Photo: Therapy Vineyards winery
A New Zealand wine tour some years ago included two days in
Marlborough. The majority of wines tasted by our group were Sauvignon Blanc,
the signature white of the region.
Because of the cool growing conditions, most of the
Marlborough Sauvignon Blancs are high in acidity. After a day of wine tasting,
one member of our group skipped the second day to go to the dentist. The wines
had exposed a cracked filling of which she had not been aware until that day.
Toothaches can be an occupational hazard with New Zealand
winemakers and wine tasters. One winery owner told us that she dreaded the
vintage because of the painful aches she had to endure while assessing – by chewing
them – the grapes in her vineyard.
Those memories came back when I was tasting 2016 releases
from Therapy Vineyards at Naramata. The Sauvignon Blanc, with 7.8 grams of acid
per litre but just 5.3 grams of sugar, took me right back to Marlborough.
Technical notes on the wine tell me that was the intention
of winemaker Steve Latchford and his vineyard team. “The vines were left to
grow through the season [without being] leaf thinned, crop thinned or shoot
thinned, allowing the grapes to remain more shaded, which produces fruit more
expressive in the New Zealand style with greener, herbaceous flavours.”
The grapes were picked early in the harvest and still at
less than 20 Brix. The wine is light, with 11.6% alcohol, but with fresh and bracing
It is clear that Steve works hard at shaping his wines. The
2016 Gewürztraminer fermented on the skins for nine days, an unusual approach. The
2016 Pinot Gris, however, only had a two-hour cold soak. The winery’s popular
white blend, Freudian Sip, includes six grapes fermented with five different
yeasts. The rosé is blended with juice of four grape varietals.
Here are notes on the current releases.
2016 Estate Vineyard
($20.99 for 114 cases). The wine presents with a light
gold hue, the result of having fermented nine days on the skins (with wild
yeast). The aroma recalls Sultana raisins and that is echoed in the fruit salad
of flavour. The texture is rich and viscous.
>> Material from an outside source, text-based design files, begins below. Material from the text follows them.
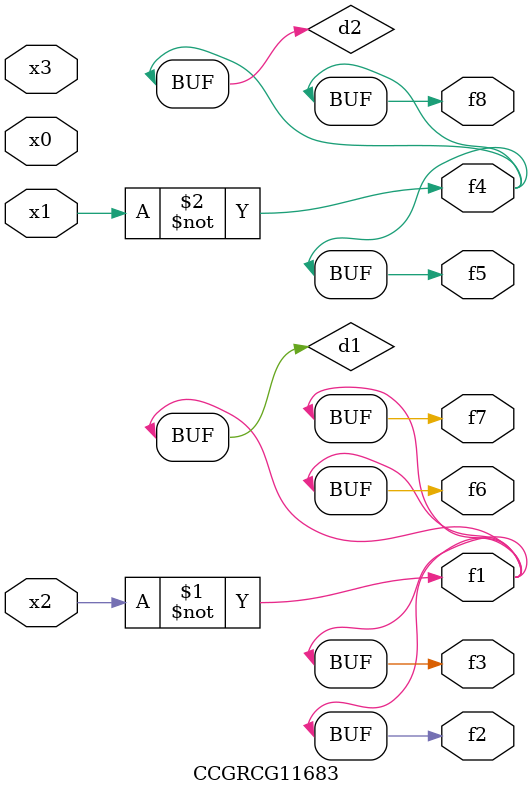
<source format=v>
module CCGRCG11683(
	input x0, x1, x2, x3,
	output f1, f2, f3, f4, f5, f6, f7, f8
);

	wire d1, d2;

	xnor (d1, x2);
	not (d2, x1);
	assign f1 = d1;
	assign f2 = d1;
	assign f3 = d1;
	assign f4 = d2;
	assign f5 = d2;
	assign f6 = d1;
	assign f7 = d1;
	assign f8 = d2;
endmodule

</source>
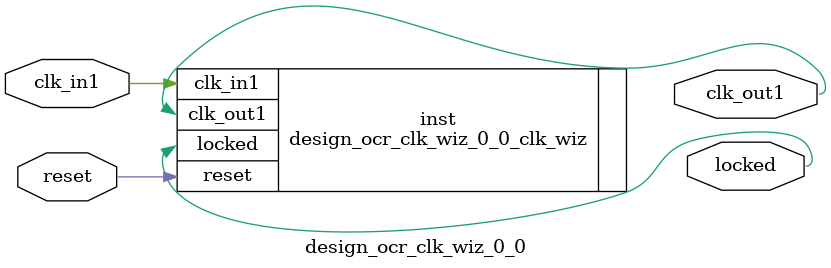
<source format=v>


`timescale 1ps/1ps

(* CORE_GENERATION_INFO = "design_ocr_clk_wiz_0_0,clk_wiz_v5_4_3_0,{component_name=design_ocr_clk_wiz_0_0,use_phase_alignment=true,use_min_o_jitter=false,use_max_i_jitter=false,use_dyn_phase_shift=false,use_inclk_switchover=false,use_dyn_reconfig=false,enable_axi=0,feedback_source=FDBK_AUTO,PRIMITIVE=MMCM,num_out_clk=1,clkin1_period=10.000,clkin2_period=10.000,use_power_down=false,use_reset=true,use_locked=true,use_inclk_stopped=false,feedback_type=SINGLE,CLOCK_MGR_TYPE=NA,manual_override=false}" *)

module design_ocr_clk_wiz_0_0 
 (
  // Clock out ports
  output        clk_out1,
  // Status and control signals
  input         reset,
  output        locked,
 // Clock in ports
  input         clk_in1
 );

  design_ocr_clk_wiz_0_0_clk_wiz inst
  (
  // Clock out ports  
  .clk_out1(clk_out1),
  // Status and control signals               
  .reset(reset), 
  .locked(locked),
 // Clock in ports
  .clk_in1(clk_in1)
  );

endmodule

</source>
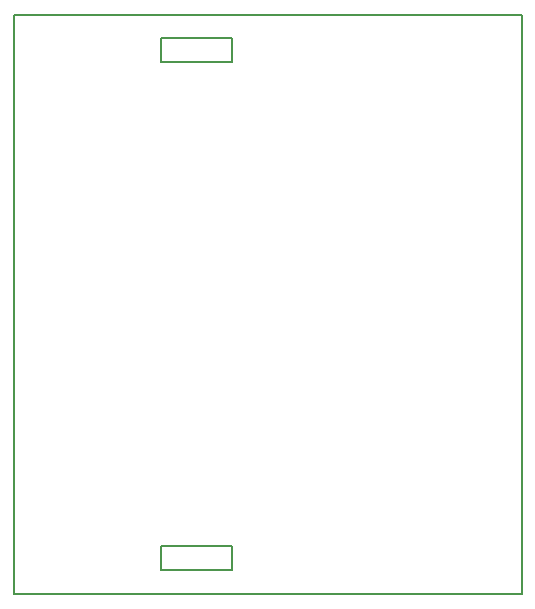
<source format=gbr>
G04 #@! TF.FileFunction,Profile,NP*
%FSLAX46Y46*%
G04 Gerber Fmt 4.6, Leading zero omitted, Abs format (unit mm)*
G04 Created by KiCad (PCBNEW 4.0.4-stable) date 12/22/16 08:09:43*
%MOMM*%
%LPD*%
G01*
G04 APERTURE LIST*
%ADD10C,0.100000*%
%ADD11C,0.150000*%
G04 APERTURE END LIST*
D10*
D11*
X167000000Y-144500000D02*
X173000000Y-144500000D01*
X167000000Y-142500000D02*
X167000000Y-144500000D01*
X173000000Y-142500000D02*
X167000000Y-142500000D01*
X173000000Y-144500000D02*
X173000000Y-142500000D01*
X167000000Y-101500000D02*
X167000000Y-99500000D01*
X173000000Y-101500000D02*
X167000000Y-101500000D01*
X173000000Y-99500000D02*
X173000000Y-101500000D01*
X167000000Y-99500000D02*
X173000000Y-99500000D01*
X197500000Y-97500000D02*
X197500000Y-146500000D01*
X154500000Y-97500000D02*
X197500000Y-97500000D01*
X154500000Y-146500000D02*
X154500000Y-97500000D01*
X197500000Y-146500000D02*
X154500000Y-146500000D01*
M02*

</source>
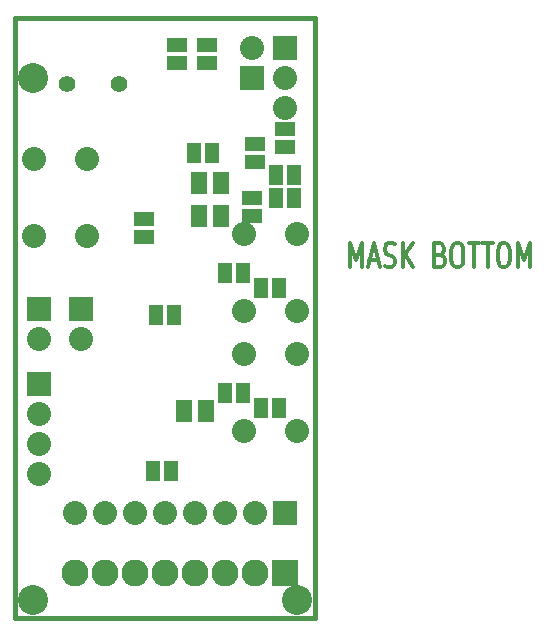
<source format=gbs>
G04 (created by PCBNEW-RS274X (2012-01-19 BZR 3256)-stable) date 9/30/2012 4:07:17 PM*
G01*
G70*
G90*
%MOIN*%
G04 Gerber Fmt 3.4, Leading zero omitted, Abs format*
%FSLAX34Y34*%
G04 APERTURE LIST*
%ADD10C,0.006000*%
%ADD11C,0.012000*%
%ADD12C,0.015000*%
%ADD13C,0.055000*%
%ADD14C,0.080000*%
%ADD15R,0.045000X0.065000*%
%ADD16R,0.065000X0.045000*%
%ADD17R,0.055000X0.075000*%
%ADD18R,0.080000X0.080000*%
%ADD19C,0.100000*%
%ADD20C,0.090000*%
%ADD21R,0.090000X0.090000*%
G04 APERTURE END LIST*
G54D10*
G54D11*
X71143Y-38324D02*
X71143Y-37524D01*
X71343Y-38095D01*
X71543Y-37524D01*
X71543Y-38324D01*
X71800Y-38095D02*
X72086Y-38095D01*
X71743Y-38324D02*
X71943Y-37524D01*
X72143Y-38324D01*
X72314Y-38286D02*
X72400Y-38324D01*
X72543Y-38324D01*
X72600Y-38286D01*
X72629Y-38248D01*
X72657Y-38171D01*
X72657Y-38095D01*
X72629Y-38019D01*
X72600Y-37981D01*
X72543Y-37943D01*
X72429Y-37905D01*
X72371Y-37867D01*
X72343Y-37829D01*
X72314Y-37752D01*
X72314Y-37676D01*
X72343Y-37600D01*
X72371Y-37562D01*
X72429Y-37524D01*
X72571Y-37524D01*
X72657Y-37562D01*
X72914Y-38324D02*
X72914Y-37524D01*
X73257Y-38324D02*
X73000Y-37867D01*
X73257Y-37524D02*
X72914Y-37981D01*
X74171Y-37905D02*
X74257Y-37943D01*
X74285Y-37981D01*
X74314Y-38057D01*
X74314Y-38171D01*
X74285Y-38248D01*
X74257Y-38286D01*
X74199Y-38324D01*
X73971Y-38324D01*
X73971Y-37524D01*
X74171Y-37524D01*
X74228Y-37562D01*
X74257Y-37600D01*
X74285Y-37676D01*
X74285Y-37752D01*
X74257Y-37829D01*
X74228Y-37867D01*
X74171Y-37905D01*
X73971Y-37905D01*
X74685Y-37524D02*
X74799Y-37524D01*
X74857Y-37562D01*
X74914Y-37638D01*
X74942Y-37790D01*
X74942Y-38057D01*
X74914Y-38210D01*
X74857Y-38286D01*
X74799Y-38324D01*
X74685Y-38324D01*
X74628Y-38286D01*
X74571Y-38210D01*
X74542Y-38057D01*
X74542Y-37790D01*
X74571Y-37638D01*
X74628Y-37562D01*
X74685Y-37524D01*
X75114Y-37524D02*
X75457Y-37524D01*
X75286Y-38324D02*
X75286Y-37524D01*
X75571Y-37524D02*
X75914Y-37524D01*
X75743Y-38324D02*
X75743Y-37524D01*
X76228Y-37524D02*
X76342Y-37524D01*
X76400Y-37562D01*
X76457Y-37638D01*
X76485Y-37790D01*
X76485Y-38057D01*
X76457Y-38210D01*
X76400Y-38286D01*
X76342Y-38324D01*
X76228Y-38324D01*
X76171Y-38286D01*
X76114Y-38210D01*
X76085Y-38057D01*
X76085Y-37790D01*
X76114Y-37638D01*
X76171Y-37562D01*
X76228Y-37524D01*
X76743Y-38324D02*
X76743Y-37524D01*
X76943Y-38095D01*
X77143Y-37524D01*
X77143Y-38324D01*
G54D12*
X60000Y-50000D02*
X70000Y-50000D01*
X60000Y-30000D02*
X60000Y-50000D01*
X70000Y-30000D02*
X60000Y-30000D01*
X70000Y-30000D02*
X70000Y-50000D01*
G54D13*
X61735Y-32200D03*
X63465Y-32200D03*
G54D14*
X67615Y-39780D03*
X67615Y-37220D03*
X69385Y-39780D03*
X69385Y-37220D03*
X62385Y-34720D03*
X62385Y-37280D03*
X60615Y-34720D03*
X60615Y-37280D03*
X67615Y-43780D03*
X67615Y-41220D03*
X69385Y-43780D03*
X69385Y-41220D03*
G54D15*
X65300Y-39900D03*
X64700Y-39900D03*
X67000Y-38500D03*
X67600Y-38500D03*
G54D16*
X66400Y-31500D03*
X66400Y-30900D03*
X65400Y-31500D03*
X65400Y-30900D03*
X64300Y-36700D03*
X64300Y-37300D03*
G54D15*
X64600Y-45100D03*
X65200Y-45100D03*
X67000Y-42500D03*
X67600Y-42500D03*
G54D16*
X69000Y-34300D03*
X69000Y-33700D03*
G54D17*
X65625Y-43100D03*
X66375Y-43100D03*
X66875Y-35500D03*
X66125Y-35500D03*
X66875Y-36600D03*
X66125Y-36600D03*
G54D14*
X63000Y-46500D03*
X64000Y-46500D03*
X62000Y-46500D03*
X65000Y-46500D03*
X66000Y-46500D03*
G54D18*
X69000Y-46500D03*
G54D14*
X68000Y-46500D03*
X67000Y-46500D03*
G54D18*
X69000Y-31000D03*
G54D14*
X69000Y-32000D03*
X69000Y-33000D03*
G54D18*
X62200Y-39700D03*
G54D14*
X62200Y-40700D03*
G54D18*
X60800Y-39700D03*
G54D14*
X60800Y-40700D03*
G54D18*
X67900Y-32000D03*
G54D14*
X67900Y-31000D03*
G54D15*
X68200Y-39000D03*
X68800Y-39000D03*
X68200Y-43000D03*
X68800Y-43000D03*
X66550Y-34500D03*
X65950Y-34500D03*
G54D16*
X67900Y-36600D03*
X67900Y-36000D03*
G54D15*
X68700Y-35250D03*
X69300Y-35250D03*
G54D16*
X68000Y-34800D03*
X68000Y-34200D03*
G54D15*
X68700Y-36000D03*
X69300Y-36000D03*
G54D14*
X60800Y-45200D03*
G54D18*
X60800Y-42200D03*
G54D14*
X60800Y-43200D03*
X60800Y-44200D03*
G54D19*
X60600Y-49400D03*
X60600Y-32000D03*
X69400Y-49400D03*
G54D20*
X63000Y-48500D03*
X64000Y-48500D03*
X62000Y-48500D03*
X65000Y-48500D03*
X66000Y-48500D03*
G54D21*
X69000Y-48500D03*
G54D20*
X68000Y-48500D03*
X67000Y-48500D03*
M02*

</source>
This controversial wine is not a
mainstream Gewürztraminer but it has appeal to those who follow the rising
natural wine styles. 87.
Therapy Pinot Gris
2016 Tada Vineyard
($19.99 for 545 cases). The Tada Vineyard is in
Summerland. The wine begins with aromas of apples and nectarines. On the
palate, there are flavours of apples and melons. The finish is crisp and clean,
making for a very refreshing wine. 90.
Therapy Riesling 2016
($19.99 for 402 cases), The Schweinle Vineyard, which
Therapy manages, is on North Naramata Road. This appealing dry Riesling, with
just 11.7% alcohol, begins with somewhat muted aromas of lime and pineapple.
Since the wine was just bottled on January 30, the aromas have only now begun
to develop. Give the wine another two or three months of bottle age. The wine
has lime, apple and grapefruit flavours. The moderate alcohol makes it easy to
finish the bottle. 90.
Blanc 2016 Sutherland Road Vineyard
($19.99 for 504 cases). Winemaker Steve
Latchford emulated the New Zealand style, producing a zesty, bracing wine with
herbal aromas and grassy flavours of lime. The alcohol is a moderate 11.6%. 88.
Therapy Freudian Sip
($17.99 for 2,920 cases). This is a six-grape blend fermented with
five different yeasts. The blend is 30% Gewürztraminer, 23% Pinot Gris, 18%
Chardonnay, 15% Riesling, 9% Sauvignon Blanc and 5% Viognier. The wine begins
with aromas of tropical fruits with a spicy accent. On the palate, there are
flavours of ripe apple, nectarine and mango. The touch of residual sugar on the
finish adds texture and easy drinkability. 89.
Therapy Pink Freud
($17.99 for 1,020 cases). This rosé is a blend of 56% Pinot Noir, 33%
Merlot, 10% Pinot Meunier and 1% Dunkelfelder. The wine begins with aromas of
strawberry, apples and even red licorice, followed by a bowl of fruit on the
palate. This juicy wine will be a hit in the tasting room but I would prefer
just a touch less of residual sweetness. 88.